A very common practice among companies who advertise job vacancies or are looking for contractors or have positions to fill either as freelance or remote is to include in their advertisement the following notification: "Unsuccessful candidates will not be notified" or "only shortlisted candidates will be contacted" or words to that effect.
In today’s job market, the sheer volume of applicants for a single position can overwhelm an HR department. But for many unsuccessful applicants, the lengthy process of applying deserves a bit of quid pro quo. However, with today's technology, how difficult can it be, even for a small company to send failed candidates or applicants who did make consideration a brief email or text message.
After all, they’ve put the effort into meeting the criteria and possibly even fronted for a face-to-face interview. Yet often they wait in vain for acknowledgment or, rarer still, some constructive criticism that might help them in their next attempt.

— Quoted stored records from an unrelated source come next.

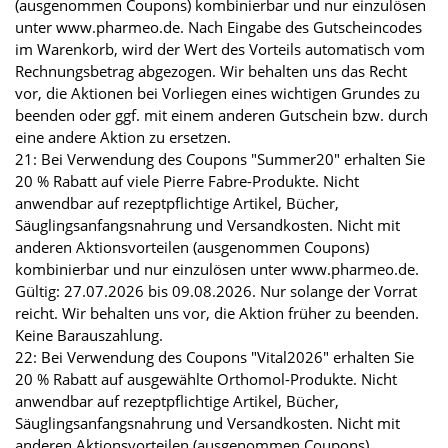
(ausgenommen Coupons) kombinierbar und nur einzulösen
unter www.pharmeo.de. Nach Eingabe des Gutscheincodes
im Warenkorb, wird der Wert des Vorteils automatisch vom
Rechnungsbetrag abgezogen. Wir behalten uns das Recht
vor, die Aktionen bei Vorliegen eines wichtigen Grundes zu
beenden oder ggf. mit einem anderen Gutschein bzw. durch
eine andere Aktion zu ersetzen.
21: Bei Verwendung des Coupons "Summer20" erhalten Sie
20 % Rabatt auf viele Pierre Fabre-Produkte. Nicht
anwendbar auf rezeptpflichtige Artikel, Bücher,
Säuglingsanfangsnahrung und Versandkosten. Nicht mit
anderen Aktionsvorteilen (ausgenommen Coupons)
kombinierbar und nur einzulösen unter www.pharmeo.de.
Gültig: 27.07.2026 bis 09.08.2026. Nur solange der Vorrat
reicht. Wir behalten uns vor, die Aktion früher zu beenden.
Keine Barauszahlung.
22: Bei Verwendung des Coupons "Vital2026" erhalten Sie
20 % Rabatt auf ausgewählte Orthomol-Produkte. Nicht
anwendbar auf rezeptpflichtige Artikel, Bücher,
Säuglingsanfangsnahrung und Versandkosten. Nicht mit
anderen Aktionsvorteilen (ausgenommen Coupons)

It was common practice in the pre-internet age for businesses, large or small to send a brief letter through the mail to failed applicants. With all companies now having access to the internet and software for mass emailing, why can't companies send a brief email to rejected applicants? Are they just too lazy? Too arrogant? Or do they just not care?
The publishing business is the one industry that seems to have no problem in issuing rejection letters and in some cases, even offering some constructive criticism to writers submitting their work. If publishing companies, large or small can send out letters and emails, why cannot other businesses?